Task objective: Select each line in the records below that contains the string "Instagram", and copy those lines.

Data extracts:
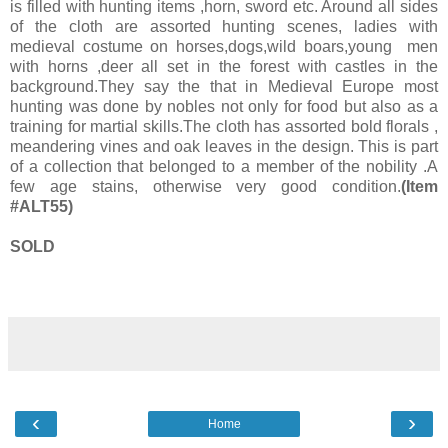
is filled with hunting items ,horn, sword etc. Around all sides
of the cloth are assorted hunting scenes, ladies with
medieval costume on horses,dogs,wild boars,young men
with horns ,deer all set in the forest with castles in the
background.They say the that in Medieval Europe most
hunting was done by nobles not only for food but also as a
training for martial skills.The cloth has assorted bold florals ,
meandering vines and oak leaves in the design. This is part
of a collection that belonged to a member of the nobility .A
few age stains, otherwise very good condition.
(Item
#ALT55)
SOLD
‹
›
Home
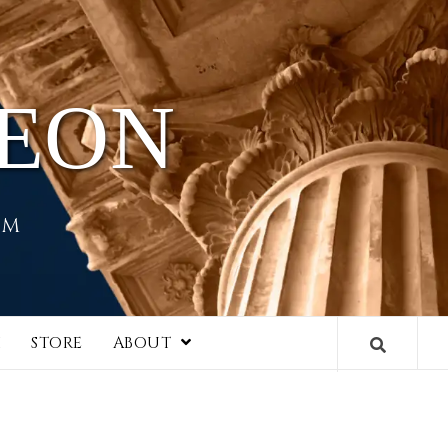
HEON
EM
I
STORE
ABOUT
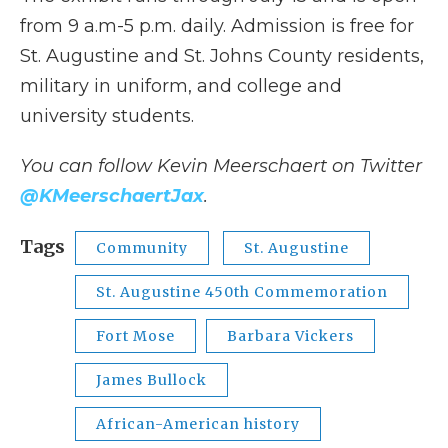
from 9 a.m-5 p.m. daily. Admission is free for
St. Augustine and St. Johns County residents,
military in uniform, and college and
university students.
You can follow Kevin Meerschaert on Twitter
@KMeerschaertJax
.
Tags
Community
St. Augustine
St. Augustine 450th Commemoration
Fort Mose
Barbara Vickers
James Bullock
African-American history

...

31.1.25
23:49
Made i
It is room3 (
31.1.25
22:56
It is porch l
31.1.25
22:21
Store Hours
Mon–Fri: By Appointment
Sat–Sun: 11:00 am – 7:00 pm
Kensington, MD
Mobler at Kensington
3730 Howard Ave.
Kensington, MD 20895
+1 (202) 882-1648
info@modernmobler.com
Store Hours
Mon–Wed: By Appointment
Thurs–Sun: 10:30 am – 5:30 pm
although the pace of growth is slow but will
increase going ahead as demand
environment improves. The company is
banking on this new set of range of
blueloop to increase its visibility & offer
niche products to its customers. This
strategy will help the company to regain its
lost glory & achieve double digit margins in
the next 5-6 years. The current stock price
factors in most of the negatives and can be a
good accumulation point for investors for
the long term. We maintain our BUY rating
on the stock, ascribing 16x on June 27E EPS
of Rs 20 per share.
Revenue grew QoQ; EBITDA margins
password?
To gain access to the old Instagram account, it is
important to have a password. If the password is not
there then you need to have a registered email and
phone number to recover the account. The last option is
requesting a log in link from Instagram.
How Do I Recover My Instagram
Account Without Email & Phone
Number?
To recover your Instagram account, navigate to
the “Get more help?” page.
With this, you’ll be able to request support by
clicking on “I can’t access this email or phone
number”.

Solution:
To gain access to the old Instagram account, it is
requesting a log in link from Instagram.
How Do I Recover My Instagram
To recover your Instagram account, navigate to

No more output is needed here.